Dataset excerpts >>
▼
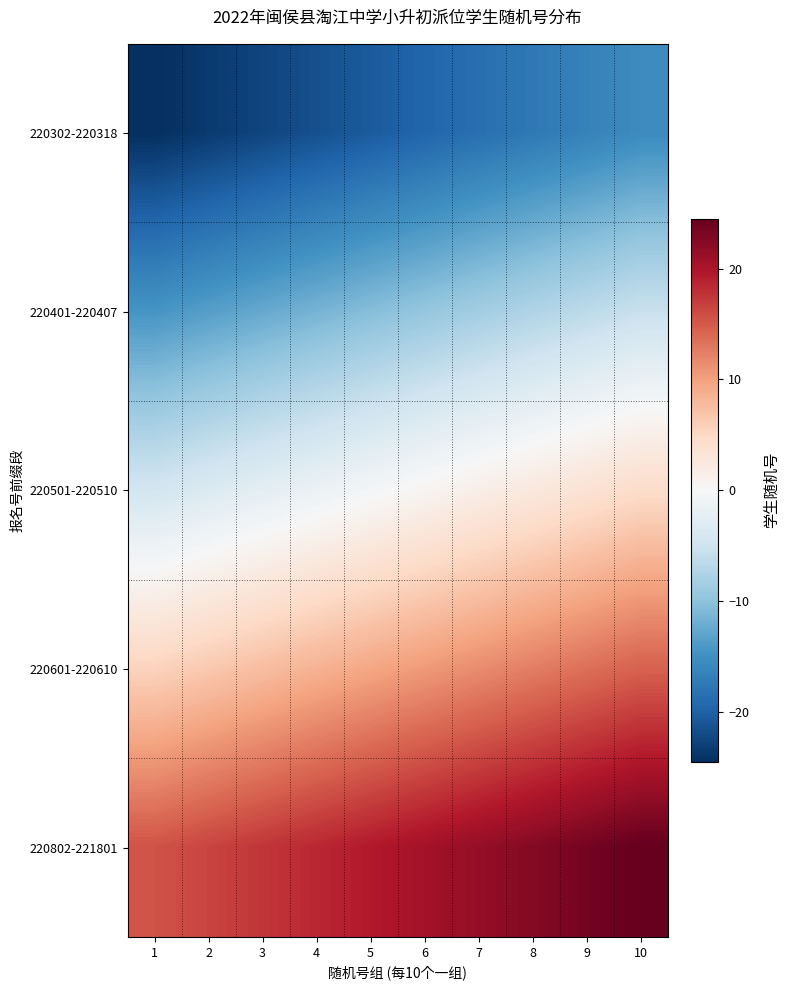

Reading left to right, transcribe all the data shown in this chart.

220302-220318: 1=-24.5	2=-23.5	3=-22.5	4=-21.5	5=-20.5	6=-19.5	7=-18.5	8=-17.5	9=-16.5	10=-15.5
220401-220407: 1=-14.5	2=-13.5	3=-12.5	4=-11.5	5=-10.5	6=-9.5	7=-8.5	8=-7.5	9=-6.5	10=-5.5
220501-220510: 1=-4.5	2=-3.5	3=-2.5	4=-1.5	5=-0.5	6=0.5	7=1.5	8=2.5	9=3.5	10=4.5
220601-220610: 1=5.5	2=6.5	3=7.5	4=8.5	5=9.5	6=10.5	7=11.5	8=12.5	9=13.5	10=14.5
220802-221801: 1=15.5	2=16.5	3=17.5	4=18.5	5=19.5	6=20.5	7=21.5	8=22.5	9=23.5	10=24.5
▲
What needs to be done >> List each line of the items above that contains the word "transcribe", matching uppercase and lowercase letters exactly.

Solution to this problem >>
Reading left to right, transcribe all the data shown in this chart.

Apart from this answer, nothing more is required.